Private syndicated property investments are flexible, tax efficient mechanisms designed to facilitate the purchase of properties. The objective is to provide you with a good regular return on your money while providing an ongoing capital asset that benefits from the market's usual upward appreciation.
We can help groups of investors – which can include individuals, associated parties, pension schemes or others - combine your resources to buy a property investment through a Special Purpose Vehicle or SPV.
As professional asset managers, we take care of all the administrative tasks of the project as well as its future management, so saving you from the inconvenience of property purchase, finding tenants, adhering to regulations, and various legal pitfalls.
Syndicates are popular because an individual investing in property alone can find too much of their capital tied up in one place, leading to unacceptable levels of risk. Being part of a syndicate allows you and your fellow participants to spread their investments and thus reduce risk.
Another key benefit of a syndicate is that each investor has control of their share of the asset and should they decide to sell some or all of their ownership to another party, it does not impact on the loan or other investors.
Funding is simplified as a single loan, secured as non-recourse debt and can be agreed at the syndicate level rather than against individuals. Not only that but because the syndicate generates a broad base of investor participation, this can also reduce the requirement for debt.
As a syndicate is a tax transparent structure, investors receive gross rental income, net of costs. And because syndicates do not constitute a collective investment scheme they are not subject to Financial Conduct Authority (FCA) regulations.

▶ [EXERCISE DATA]:
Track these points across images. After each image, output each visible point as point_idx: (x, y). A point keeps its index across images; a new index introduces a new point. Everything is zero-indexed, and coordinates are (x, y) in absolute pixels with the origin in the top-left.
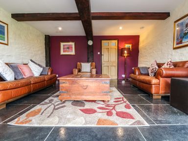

▶ [WORK INSTRUCTIONS]:
1. Decide whether each statement agrees with the text on syndicated property investments, answering yes or no and quoting the words of the text that settle it: (a) The syndicate's loan is agreed against the individual investors. (b) Syndicates are subject to FCA regulations. (c) Pension schemes can be among the investors in a group.
2. Extend the text on syndicated property investments, picking up after its final sentence.
The material plays no part in what is asked here.

▶ [OUTPUTS IN ORDER]:
1.
(a) No: "can be agreed at the syndicate level rather than against individuals"
(b) No: "they are not subject to Financial Conduct Authority (FCA) regulations"
(c) Yes: "which can include individuals, associated parties, pension schemes or others"

2.
Syndicates are intended to be mutually beneficial vehicles and we gain by charging the syndicate for its services, either by taking a share of the rental revenue and/or being part of the syndicate.
Before entering into a syndicate, you should be fully aware of the risks, which include:
- Yields and capital growth are not guaranteed
- The value of property can fall as well as rise
- If borrowing applies to the property investment, higher interest rates can reduce returns
- Should the property fall vacant the syndicate, as owner, may be required to pay the business rates
- The general economic profile of a location may change, which can affect income growth
- Property purchases can fall through, so any pre-contract costs would have to be met proportionately by the syndicate's partners.
While property investment is considered a lower risk option than stocks and shares investment, such a single asset holding could take time to convert to available funds. And drawing on your share of the partnership would be entirely dependent upon you finding a purchaser for your share.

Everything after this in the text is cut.